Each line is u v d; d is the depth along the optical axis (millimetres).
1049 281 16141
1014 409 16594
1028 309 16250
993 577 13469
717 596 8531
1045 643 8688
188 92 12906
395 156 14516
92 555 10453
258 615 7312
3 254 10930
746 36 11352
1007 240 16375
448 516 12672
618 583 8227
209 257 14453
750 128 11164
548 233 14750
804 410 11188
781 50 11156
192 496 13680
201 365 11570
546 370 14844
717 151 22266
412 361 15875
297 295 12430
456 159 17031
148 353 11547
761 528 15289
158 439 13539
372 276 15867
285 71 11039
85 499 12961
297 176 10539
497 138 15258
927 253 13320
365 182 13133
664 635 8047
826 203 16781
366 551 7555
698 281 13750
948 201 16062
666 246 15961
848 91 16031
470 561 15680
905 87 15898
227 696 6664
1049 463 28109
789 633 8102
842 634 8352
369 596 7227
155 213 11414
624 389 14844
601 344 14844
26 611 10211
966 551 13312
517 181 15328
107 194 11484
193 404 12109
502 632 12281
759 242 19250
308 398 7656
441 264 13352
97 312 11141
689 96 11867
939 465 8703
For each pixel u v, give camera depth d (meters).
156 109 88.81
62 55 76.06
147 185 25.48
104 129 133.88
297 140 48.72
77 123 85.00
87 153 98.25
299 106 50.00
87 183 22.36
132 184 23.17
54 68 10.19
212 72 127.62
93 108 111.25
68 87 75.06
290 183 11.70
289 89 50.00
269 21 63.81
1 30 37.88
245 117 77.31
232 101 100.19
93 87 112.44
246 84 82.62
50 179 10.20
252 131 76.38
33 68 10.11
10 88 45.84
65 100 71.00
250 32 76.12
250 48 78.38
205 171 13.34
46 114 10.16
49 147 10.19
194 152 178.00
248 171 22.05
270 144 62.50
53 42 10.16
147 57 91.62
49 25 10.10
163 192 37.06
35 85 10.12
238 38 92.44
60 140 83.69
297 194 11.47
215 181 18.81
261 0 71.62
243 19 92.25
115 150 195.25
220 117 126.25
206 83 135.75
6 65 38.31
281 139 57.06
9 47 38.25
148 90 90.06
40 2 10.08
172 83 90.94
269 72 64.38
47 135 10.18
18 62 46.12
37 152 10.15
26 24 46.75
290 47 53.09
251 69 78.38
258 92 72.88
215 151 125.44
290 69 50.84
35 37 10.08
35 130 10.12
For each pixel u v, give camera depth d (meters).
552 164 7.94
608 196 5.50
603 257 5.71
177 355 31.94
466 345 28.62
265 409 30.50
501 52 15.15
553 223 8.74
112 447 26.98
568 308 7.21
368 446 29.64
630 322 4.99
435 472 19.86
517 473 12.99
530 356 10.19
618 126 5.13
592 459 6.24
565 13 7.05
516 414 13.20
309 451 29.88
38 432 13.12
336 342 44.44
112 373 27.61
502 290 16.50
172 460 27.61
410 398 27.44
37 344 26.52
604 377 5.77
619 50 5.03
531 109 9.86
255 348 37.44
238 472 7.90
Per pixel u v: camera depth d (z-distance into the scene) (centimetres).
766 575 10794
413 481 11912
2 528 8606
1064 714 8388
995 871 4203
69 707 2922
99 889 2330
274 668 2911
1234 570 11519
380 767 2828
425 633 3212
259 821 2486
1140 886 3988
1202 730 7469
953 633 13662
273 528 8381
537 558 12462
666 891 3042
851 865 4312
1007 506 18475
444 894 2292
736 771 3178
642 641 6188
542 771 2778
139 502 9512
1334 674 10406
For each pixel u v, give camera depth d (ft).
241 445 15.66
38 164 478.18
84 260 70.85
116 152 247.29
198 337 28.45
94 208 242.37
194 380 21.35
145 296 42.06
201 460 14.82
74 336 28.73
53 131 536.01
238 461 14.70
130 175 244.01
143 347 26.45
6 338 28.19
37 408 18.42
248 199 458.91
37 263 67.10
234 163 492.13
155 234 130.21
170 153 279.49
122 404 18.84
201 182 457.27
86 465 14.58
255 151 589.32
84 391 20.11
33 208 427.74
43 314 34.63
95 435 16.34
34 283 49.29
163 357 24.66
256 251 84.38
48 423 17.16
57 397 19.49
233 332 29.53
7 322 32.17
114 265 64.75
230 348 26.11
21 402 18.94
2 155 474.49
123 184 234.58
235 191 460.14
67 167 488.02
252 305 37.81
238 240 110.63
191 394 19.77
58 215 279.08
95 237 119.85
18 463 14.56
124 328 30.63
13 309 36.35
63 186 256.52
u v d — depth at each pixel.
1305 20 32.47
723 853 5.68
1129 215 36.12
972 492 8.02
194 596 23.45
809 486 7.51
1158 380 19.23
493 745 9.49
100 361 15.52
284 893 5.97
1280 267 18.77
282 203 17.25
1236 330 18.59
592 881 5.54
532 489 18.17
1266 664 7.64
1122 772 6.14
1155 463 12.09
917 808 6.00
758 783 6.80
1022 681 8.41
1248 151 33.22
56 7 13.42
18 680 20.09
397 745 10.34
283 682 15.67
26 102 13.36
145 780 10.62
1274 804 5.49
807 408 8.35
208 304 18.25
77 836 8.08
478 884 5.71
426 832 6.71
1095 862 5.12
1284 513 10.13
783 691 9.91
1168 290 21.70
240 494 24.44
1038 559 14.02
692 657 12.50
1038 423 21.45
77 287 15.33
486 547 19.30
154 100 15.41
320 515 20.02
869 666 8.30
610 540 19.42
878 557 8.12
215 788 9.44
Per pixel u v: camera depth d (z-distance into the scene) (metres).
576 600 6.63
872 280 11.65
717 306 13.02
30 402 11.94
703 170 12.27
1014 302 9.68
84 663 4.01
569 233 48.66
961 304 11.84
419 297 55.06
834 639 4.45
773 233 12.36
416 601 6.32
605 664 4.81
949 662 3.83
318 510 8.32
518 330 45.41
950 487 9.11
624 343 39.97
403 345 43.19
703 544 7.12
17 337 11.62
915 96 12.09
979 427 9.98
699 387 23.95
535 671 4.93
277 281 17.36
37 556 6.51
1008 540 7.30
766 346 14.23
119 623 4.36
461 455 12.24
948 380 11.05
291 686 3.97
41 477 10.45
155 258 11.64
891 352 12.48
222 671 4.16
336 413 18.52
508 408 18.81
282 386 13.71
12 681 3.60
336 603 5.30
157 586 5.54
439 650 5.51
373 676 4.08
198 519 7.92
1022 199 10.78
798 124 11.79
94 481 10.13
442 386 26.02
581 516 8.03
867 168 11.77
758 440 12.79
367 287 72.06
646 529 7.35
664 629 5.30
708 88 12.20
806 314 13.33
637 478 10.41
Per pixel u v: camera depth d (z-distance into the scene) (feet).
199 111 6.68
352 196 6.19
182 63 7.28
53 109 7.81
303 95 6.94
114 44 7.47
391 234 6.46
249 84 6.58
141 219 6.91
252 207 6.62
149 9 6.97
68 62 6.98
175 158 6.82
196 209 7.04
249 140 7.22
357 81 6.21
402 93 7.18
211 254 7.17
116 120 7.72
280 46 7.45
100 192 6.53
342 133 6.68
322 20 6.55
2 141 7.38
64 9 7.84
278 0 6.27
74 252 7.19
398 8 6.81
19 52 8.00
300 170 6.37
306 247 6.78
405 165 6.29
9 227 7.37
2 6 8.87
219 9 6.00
————————
■ Activity: Above are the records; from them, give again exactly the lines from the one containing "297 295 12430" through the one containing "380 767 2828", both included.

■ Exercise result:
297 295 12430
456 159 17031
148 353 11547
761 528 15289
158 439 13539
372 276 15867
285 71 11039
85 499 12961
297 176 10539
497 138 15258
927 253 13320
365 182 13133
664 635 8047
826 203 16781
366 551 7555
698 281 13750
948 201 16062
666 246 15961
848 91 16031
470 561 15680
905 87 15898
227 696 6664
1049 463 28109
789 633 8102
842 634 8352
369 596 7227
155 213 11414
624 389 14844
601 344 14844
26 611 10211
966 551 13312
517 181 15328
107 194 11484
193 404 12109
502 632 12281
759 242 19250
308 398 7656
441 264 13352
97 312 11141
689 96 11867
939 465 8703
For each pixel u v, give camera depth d (meters).
156 109 88.81
62 55 76.06
147 185 25.48
104 129 133.88
297 140 48.72
77 123 85.00
87 153 98.25
299 106 50.00
87 183 22.36
132 184 23.17
54 68 10.19
212 72 127.62
93 108 111.25
68 87 75.06
290 183 11.70
289 89 50.00
269 21 63.81
1 30 37.88
245 117 77.31
232 101 100.19
93 87 112.44
246 84 82.62
50 179 10.20
252 131 76.38
33 68 10.11
10 88 45.84
65 100 71.00
250 32 76.12
250 48 78.38
205 171 13.34
46 114 10.16
49 147 10.19
194 152 178.00
248 171 22.05
270 144 62.50
53 42 10.16
147 57 91.62
49 25 10.10
163 192 37.06
35 85 10.12
238 38 92.44
60 140 83.69
297 194 11.47
215 181 18.81
261 0 71.62
243 19 92.25
115 150 195.25
220 117 126.25
206 83 135.75
6 65 38.31
281 139 57.06
9 47 38.25
148 90 90.06
40 2 10.08
172 83 90.94
269 72 64.38
47 135 10.18
18 62 46.12
37 152 10.15
26 24 46.75
290 47 53.09
251 69 78.38
258 92 72.88
215 151 125.44
290 69 50.84
35 37 10.08
35 130 10.12
For each pixel u v, give camera depth d (meters).
552 164 7.94
608 196 5.50
603 257 5.71
177 355 31.94
466 345 28.62
265 409 30.50
501 52 15.15
553 223 8.74
112 447 26.98
568 308 7.21
368 446 29.64
630 322 4.99
435 472 19.86
517 473 12.99
530 356 10.19
618 126 5.13
592 459 6.24
565 13 7.05
516 414 13.20
309 451 29.88
38 432 13.12
336 342 44.44
112 373 27.61
502 290 16.50
172 460 27.61
410 398 27.44
37 344 26.52
604 377 5.77
619 50 5.03
531 109 9.86
255 348 37.44
238 472 7.90
Per pixel u v: camera depth d (z-distance into the scene) (centimetres).
766 575 10794
413 481 11912
2 528 8606
1064 714 8388
995 871 4203
69 707 2922
99 889 2330
274 668 2911
1234 570 11519
380 767 2828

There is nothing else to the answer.